Emenda de autoria de Romero Jucá prevê pena de 2 a 4 anos de reclusão pela divulgação de dados sob segredo de Justiça

 

 

 

 

O líder do governo no Senado, Romero Jucá (PMDB-RR), propôs emendas ao projeto que atualiza a lei do abuso de autoridade para endurecer punições em caso de vazamentos de delações.

Pelo texto de Jucá, quem promover, permitir ou facilitar a divulgação de informação sob segredo de Justiça está sujeito a pena de dois a quatro anos de reclusão e multa.

Atualmente, a lei prevê punições administrativas para “qualquer atentado ao sigilo da correspondência”, com reclusão de, no máximo, seis meses.

Em outro artigo da emenda, o senador propõe ainda a punição de autoridades que permitam “retardar ou deixar de instaurar” procedimentos de investigação para a quebra de sigilo.

A pena sugerida é a mesma de quem comete diretamente o vazamento: dois a quatro anos de reclusão e multa.

Em maio do ano passado, gravações telefônicas entre Jucá e o ex-presidente da Transpetro Sérgio Machado foram divulgadas pela imprensa. O vazamento provocou a saída do peemedebista do Ministério do Planejamento.

Nas conversas, que ocorreram em março, antes do impeachment da presidente cassada Dilma Rousseff, Jucá sugere a Machado que uma “mudança” no governo resultaria em um pacto para “estancar a sangria”, interpretada como uma referência à Lava Jato. Os dois são investigados.

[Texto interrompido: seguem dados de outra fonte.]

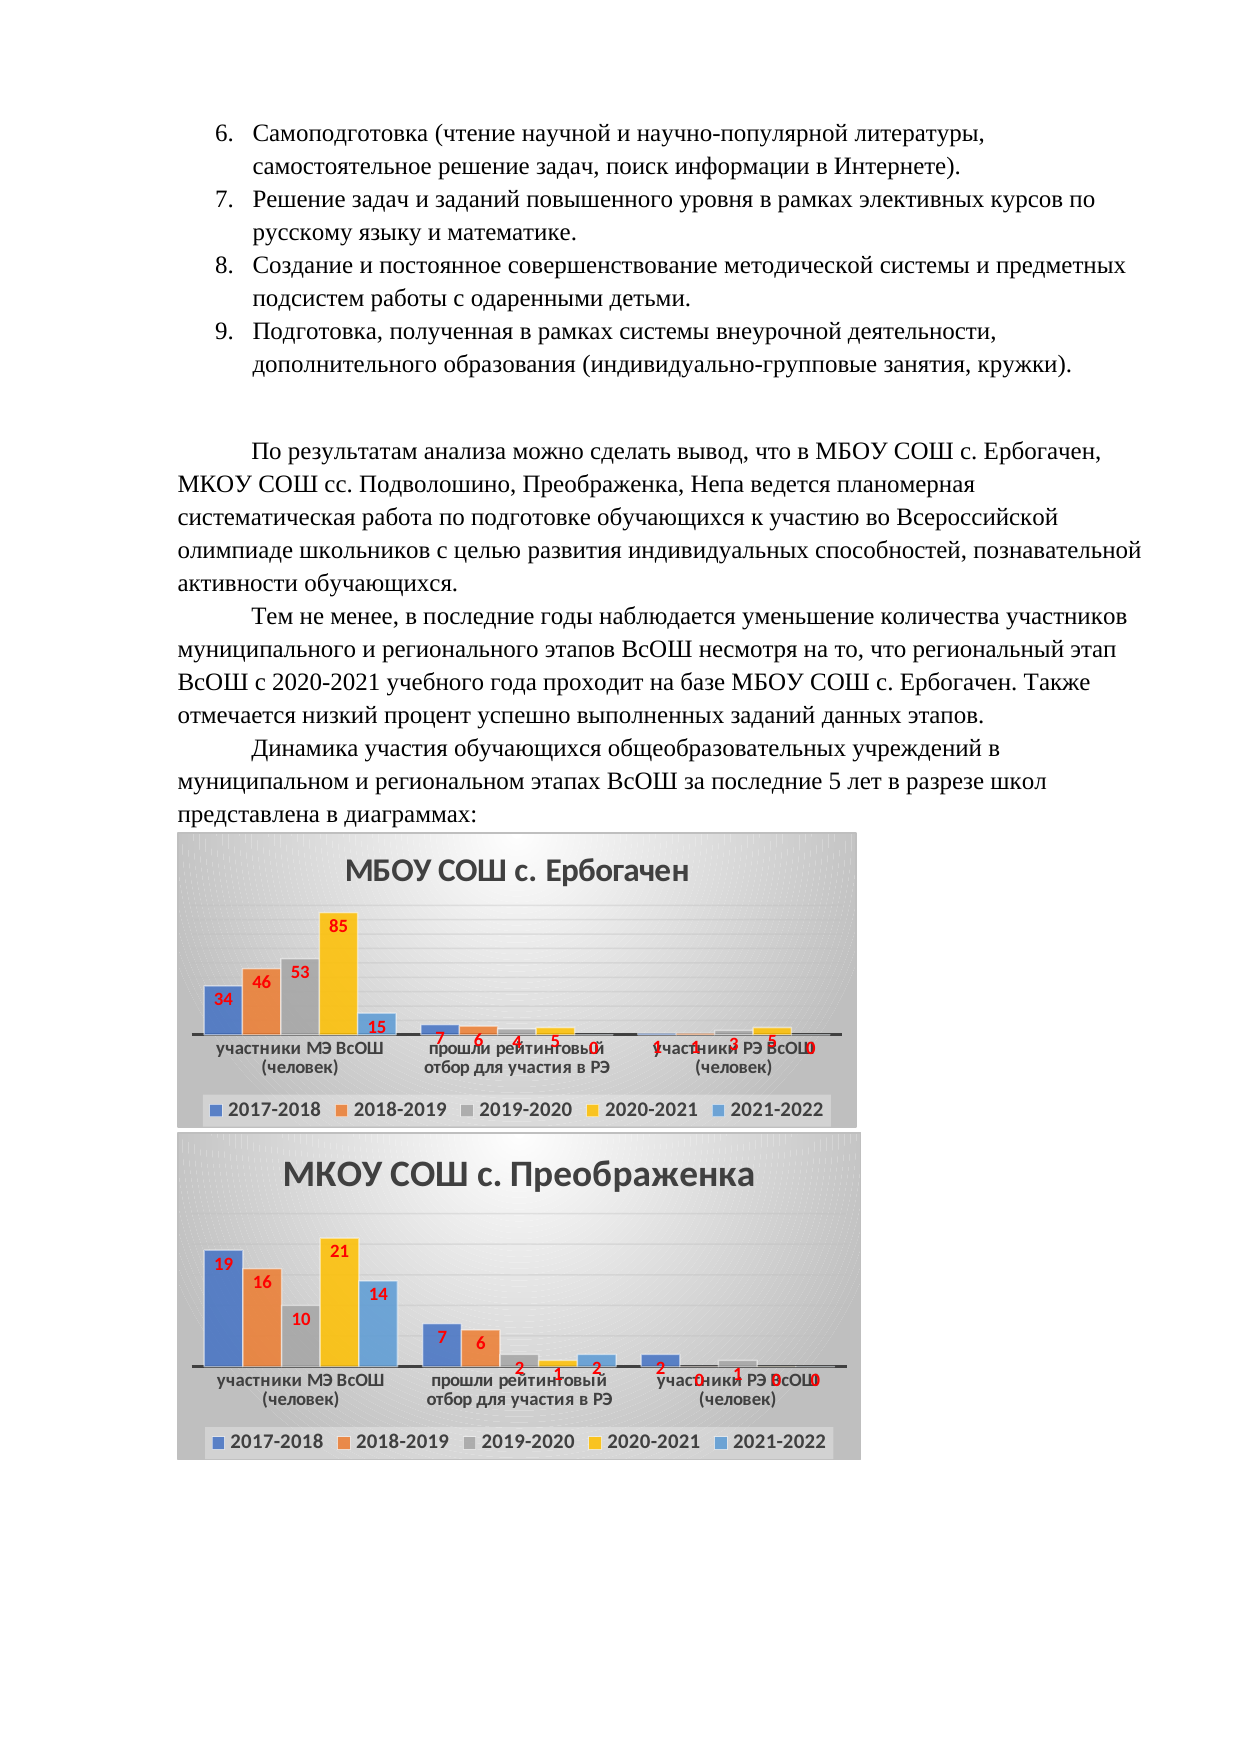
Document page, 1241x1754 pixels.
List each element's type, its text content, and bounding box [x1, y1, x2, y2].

“Tal violação de segredos já alcançou proporções epidêmicas, a ponto de o instituto do sigilo de informações ser ridicularizado por completo. Não fosse suficiente tal desmazelo com a manutenção do sigilo, seja o decorrente da lei, seja aquele decretado pelas próprias autoridades (judiciais ou encarregadas das investigações), é evidente a sua total inércia quanto à apuração das responsabilidades pela prática daquelas violações”, diz trecho da proposta de Jucá.

Outra emenda apresentada por Jucá à Comissão de Constituição e Justiça (CCJ) defende que a autoridade policial finalize o procedimento de investigação em 60 dias, se o investigado estiver preso, ou em 180 dias, quando estiver solto – prazo que pode ser prorrogado pelo mesmo período. Após este prazo, o inquérito tem de ser encaminhado ao Ministério Público em até 48 horas. O MP, por sua vez, terá 45 dias para oferecer a denúncia. Caso contrário, a investigação pode ser arquivada.

 

 

O Estado de São Paulo, n. 45101, 11/04/2017. Política, p. A6.